* Problem statement:
Please return each line of the entries below that contains the word "largest". Case counts, so a line qualifies only if the capitalization matches.

* Records supplied:
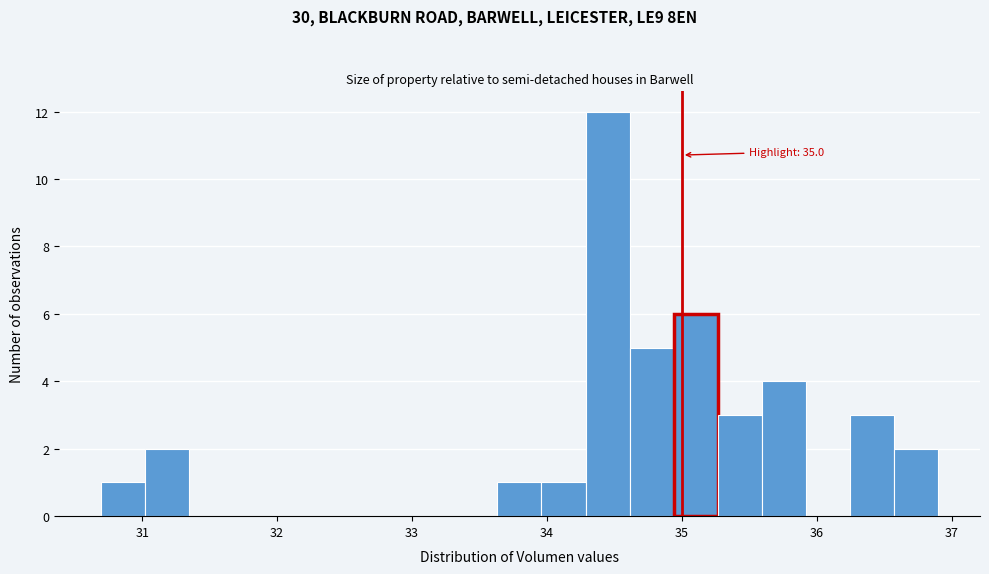

Read against the x-axis, roughly where is the centre of the tallest bar?

34.4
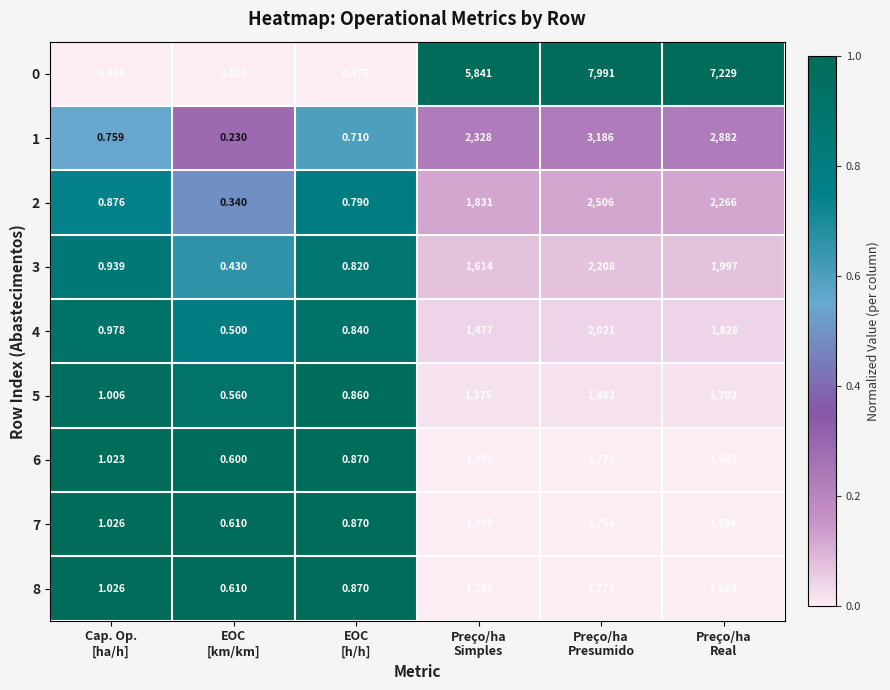

Which series has the largest total across all categories?

0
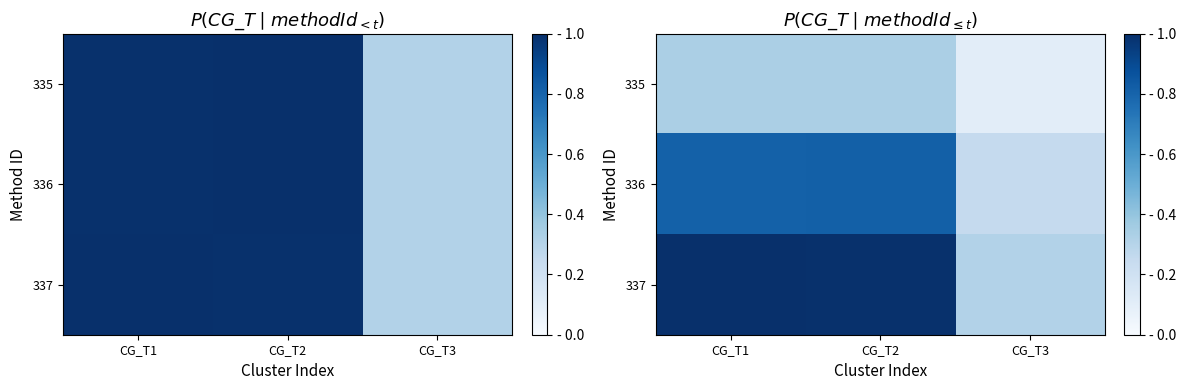

Is it true that 335 equals 0.3 at CG_T1?

True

* Answer box:
Which series has the largest total across all categories?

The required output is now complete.